Large Language Models (LLMs) remain vulnerable to jailbreak attacks that bypass their safety mechanisms. Existing attack methods are fixed or specifically tailored for certain models and cannot flexibly adjust attack strength, which is critical for generalization when attacking models of various sizes. We introduce a novel scalable jailbreak attack that preempts the activation of an LLM's safety policies by occupying its computational resources. Our method involves engaging the LLM in a resource-intensive preliminary task - a Character Map lookup and decoding process - before presenting the target instruction. By saturating the model's processing capacity, we prevent the activation of safety protocols when processing the subsequent instruction. Extensive experiments on state-of-the-art LLMs demonstrate that our method achieves a high success rate in bypassing safety measures without requiring gradient access, manual prompt engineering. We verified our approach offers a scalable attack that quantifies attack strength and adapts to different model scales at the optimal strength. We shows safety policies of LLMs might be more susceptible to resource constraints. Our findings reveal a critical vulnerability in current LLM safety designs, highlighting the need for more robust defense strategies that account for resource-intense condition.

Figures (15)

• Figure 1: Load Tasks Flowchart Flowchart of the model's load tasks used to occupy resources. The complexity of the character map can be increased through different approach.

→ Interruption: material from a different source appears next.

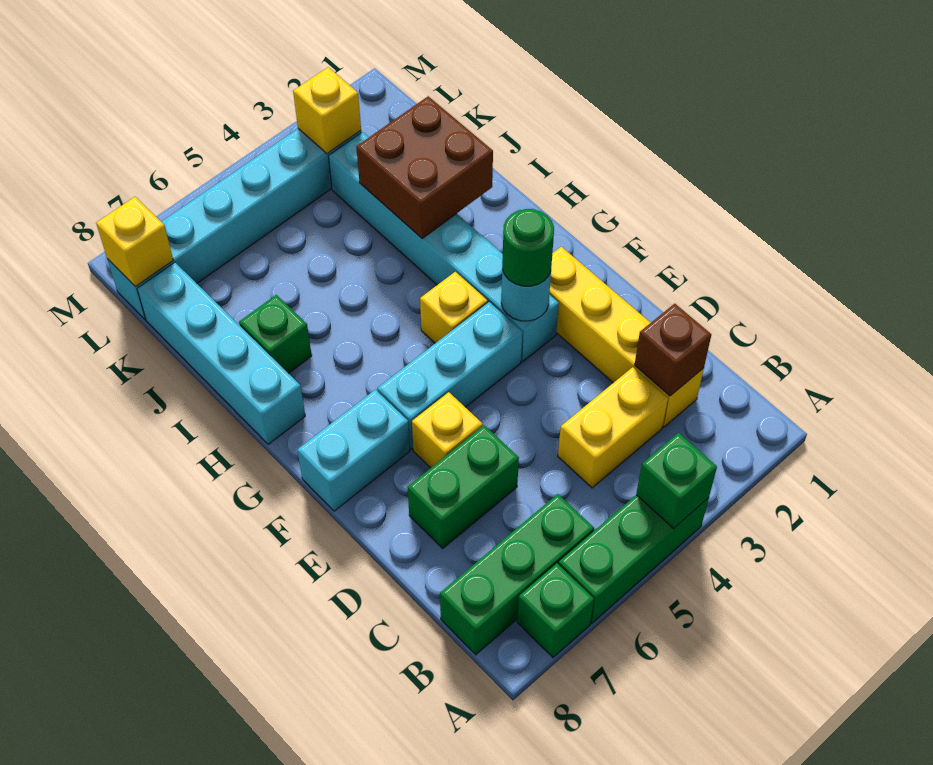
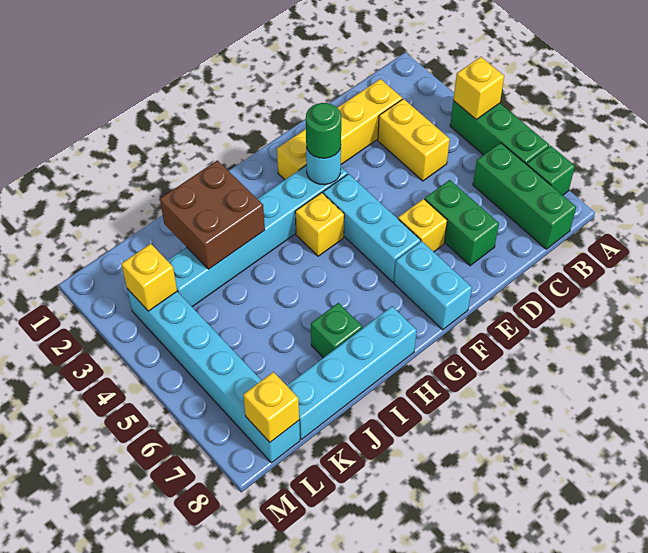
green 1x1 brick [636,433,717,528] -> yellow 1x1 brick [453,57,504,119]
brown 1x1 brick [635,304,711,396] -> none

• Figure 2: Workflow of Attack Method The workflow of our attack method by Character Map Lookup task. Character Map generated and combined into prompt template. LLM performs task and instruction until attack successfully.
• Figure 3: An example of random Character Map (CM) selected from $\Sigma$.
• Figure 4: Harmful Categories (HC) Attack Success Rate of different harmful categories. Each curve represents GCG and Llama judge. Llama3-8B and Qwen2.5-7B are used in experiments.
• Figure 5: Scalability of ASR Attack Success Rate as a function of Character Map Size, Query Length and Query Count. (a,c) Each curve represents a different Query Length. (b,d) Each curve represents a different Query Counts.